EXTRACTED INFORMATION:
________

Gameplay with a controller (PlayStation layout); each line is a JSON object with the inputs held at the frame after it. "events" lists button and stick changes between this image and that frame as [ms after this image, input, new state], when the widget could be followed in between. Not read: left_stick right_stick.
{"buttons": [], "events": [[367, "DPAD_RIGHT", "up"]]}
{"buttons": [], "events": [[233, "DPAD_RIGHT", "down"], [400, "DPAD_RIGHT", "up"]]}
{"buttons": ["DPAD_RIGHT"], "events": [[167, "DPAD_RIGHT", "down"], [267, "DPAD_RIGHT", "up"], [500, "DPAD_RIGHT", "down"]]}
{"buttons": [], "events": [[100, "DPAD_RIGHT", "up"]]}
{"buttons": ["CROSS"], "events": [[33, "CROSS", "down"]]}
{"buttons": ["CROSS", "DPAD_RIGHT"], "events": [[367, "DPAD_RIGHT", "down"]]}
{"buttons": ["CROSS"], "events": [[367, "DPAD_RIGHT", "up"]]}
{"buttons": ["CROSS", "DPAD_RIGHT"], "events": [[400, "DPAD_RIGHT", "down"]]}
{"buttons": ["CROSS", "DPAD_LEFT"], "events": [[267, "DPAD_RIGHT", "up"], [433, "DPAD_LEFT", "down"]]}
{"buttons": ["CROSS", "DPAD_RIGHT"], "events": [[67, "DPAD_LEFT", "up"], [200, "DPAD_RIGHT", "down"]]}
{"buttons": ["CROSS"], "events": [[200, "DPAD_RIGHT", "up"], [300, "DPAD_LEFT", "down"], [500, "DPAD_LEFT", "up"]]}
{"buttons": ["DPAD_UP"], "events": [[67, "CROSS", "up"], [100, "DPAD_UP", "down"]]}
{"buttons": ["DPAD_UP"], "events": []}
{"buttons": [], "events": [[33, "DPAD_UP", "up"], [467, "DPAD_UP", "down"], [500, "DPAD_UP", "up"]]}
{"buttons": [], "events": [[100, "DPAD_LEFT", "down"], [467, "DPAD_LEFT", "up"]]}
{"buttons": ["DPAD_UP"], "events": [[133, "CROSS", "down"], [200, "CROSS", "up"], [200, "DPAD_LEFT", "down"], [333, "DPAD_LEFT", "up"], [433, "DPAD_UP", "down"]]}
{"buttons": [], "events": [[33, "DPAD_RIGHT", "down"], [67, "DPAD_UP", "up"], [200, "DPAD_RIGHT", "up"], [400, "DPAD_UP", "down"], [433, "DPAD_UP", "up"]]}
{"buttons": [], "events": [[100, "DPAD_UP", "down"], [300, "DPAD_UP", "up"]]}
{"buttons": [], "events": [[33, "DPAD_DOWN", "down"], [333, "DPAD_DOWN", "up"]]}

________

EXERCISE OBJECTIVE: Report the count of lines in the entries that contain "CROSS". Nothing else should be given.

RESULT: 9